▶ [What is required]:
Please extend the severance letter agreement text, starting right after its last sentence on forfeiting the Additional Severance Payments.

▶ [Study text]:
3.Change in Control. For purposes of this Letter Agreement, in addition to the events described in the definition of “Change in Control” in Section 27(f) of the Plan, a Change in Control shall also occur if:

 

a.any “person” (as defined in Section 13(d) and 14(d) of the Exchange Act), shall become the “beneficial owner” (as defined in Rule 13d-3 under the Exchange Act), directly or indirectly, of fifty percent (50%) or more of the outstanding voting securities of a subsidiary of Parent that owns all or substantially all of the WCI Group’s United States operations;

 

b.there is a reorganization, merger or other business combination of a subsidiary of Parent that owns all or substantially all of the WCI Group’s United States operations with any other corporation, other than any such merger or other combination that would result in the voting securities of the subsidiary outstanding immediately prior thereto continuing to represent (either by remaining outstanding or by being converted into voting securities of the surviving entity) at least fifty percent (50%) of the total voting power represented by the voting securities of the subsidiary or such surviving entity outstanding immediately after such transaction; or

 

 

 

 

c.there is a direct or indirect sale, lease, exchange or other transfer (in one transaction or a series of related transactions) by the WCI Group of all, or substantially all, of its United States operations.

 

4.Right to Other Payments. In consideration of becoming eligible to receive the severance and change in control benefits provided under the terms and conditions of the Plan, in addition to providing the waiver required by Section 7(e) or Section 8(c) of the Plan, as applicable, you agree to waive any and all rights, benefits, and privileges to severance benefits that you might otherwise be entitled to receive under any other plan or arrangement.

 

5.Extended Non-Compete Obligation.

 

a.By executing this Letter Agreement, you acknowledge and agree that the non-competition and non-solicitation provisions contained in Section 12 of the Plan are reasonable and that such provisions will apply following the termination of your employment with the WCI Group. At any time prior to the first anniversary of your Date of Termination, either (i) you may deliver a written election to the Chief Executive Officer of the Company, or (ii) the Company may deliver a written election to you, which increases the Restricted Period, during which you are subject to the non-competition and non-solicitation provisions of Section 12, from the twelve (12)-month period following your Date of Termination to the eleven (11)-year period following your Date of Termination (the extended period being defined as the “Optional Restricted Period”). If either you or the Company elects to apply the Optional Restricted Period, such election shall be binding on the other party. If this election is made by either you or the Company, then in addition to the payments and benefits described in Section 7 or Section 8 of the Plan, as applicable, the Company shall pay to you an additional amount equal to Seventy-Five Thousand Dollars ($75,000) per year during the Optional Restricted Period (the “Additional Severance Payments”), which amount shall be paid to you in ten (10) equal annual installments, with the first payment occurring on the first anniversary of your Date of Termination. If you die during the Optional Restricted Period, the Company shall pay to your estate the Additional Severance Payments that would have been paid during the remainder of the Optional Restricted Period in a lump sum on or within 60 days following your date of death; provided, however, that if the 60-day period begins in one calendar year and ends in the subsequent calendar year, such payment shall be made in the latter calendar year. In the event the Company determines, in its sole discretion, that you have violated any of the non-competition or non-solicitation provisions of Section 12 during the Optional Restriction Period, the Company’s obligation to pay the Additional Severance Payments shall cease and your right to receive any additional amount under this Section 5 shall be forfeited in its entirety.

▶ [Recorded information]:
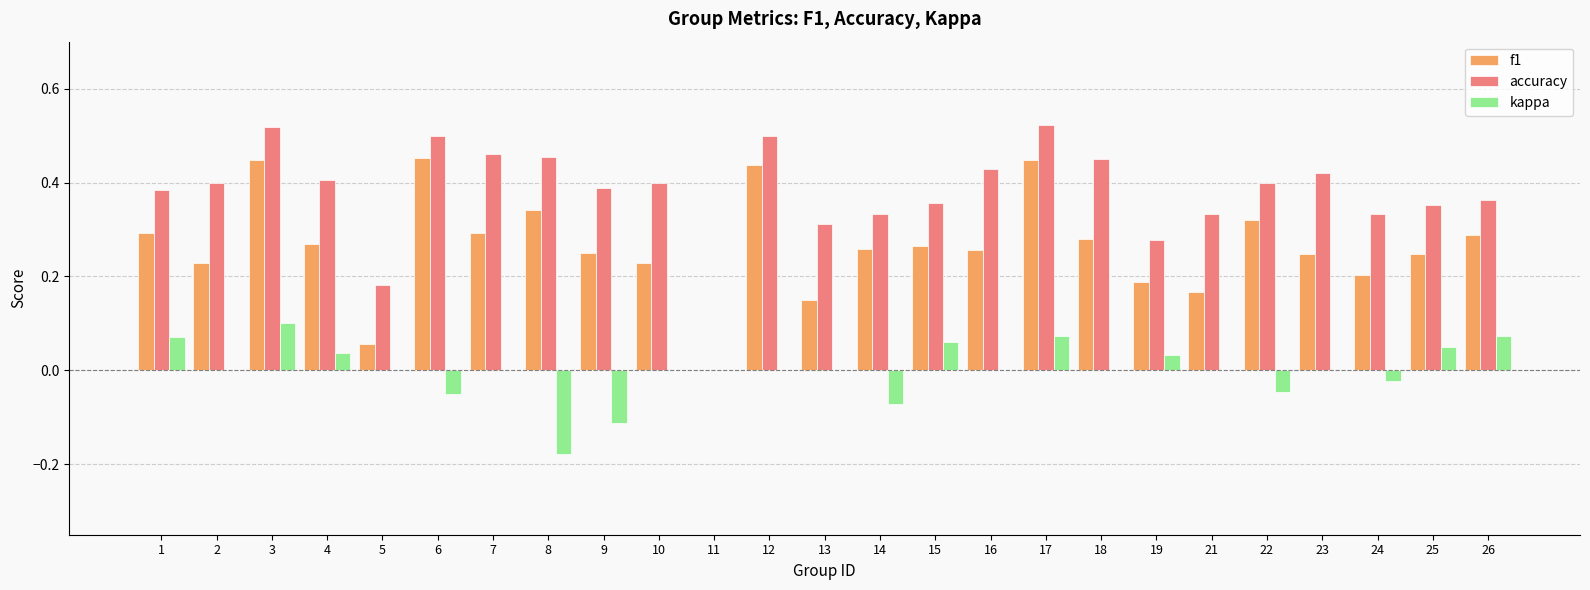

The value of accuracy at 15 is 0.1. True or false?

False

▶ [The answer]:
 

 

 

 

b.If you take the position that the scope, duration or area of the restrictions contained in Section 12 of the Plan is reduced by arbitration or a final judgement of a court of competent jurisdiction after either you or the Company have elected to apply the Optional Restricted Period as described in the preceding paragraph, then any election filed by you or the Company to apply the Optional Restricted Period shall be automatically rescinded and (i) the Company shall have no obligation to make any additional payments under this Section 5, and (ii) you shall be required to repay to the Company the gross amount of any Additional Severance Payments paid to you during the greater of (A) any period during which you were in breach of your the obligations under Section 12 of the Plan, or (B) the preceding one (1) year period. In the event you do not timely repay the Additional Severance Payments amount pursuant to the preceding sentence, you shall be required to reimburse any reasonable court costs and legal fees incurred by the Parent or its subsidiaries, including the Company, to recover such amount.

 

6.Entire Agreement. You understand that the waiver set forth in Section 4 above is irrevocable and that this Letter Agreement and the Plan set forth the entire agreement between the parties with respect to any subject matter covered herein. You agree and acknowledge that this Letter Agreement and the Plan supersede and replace that certain First Amended and Restated Employment Agreement between you and the Company dated as of October 1, 2005, as amended from time to time.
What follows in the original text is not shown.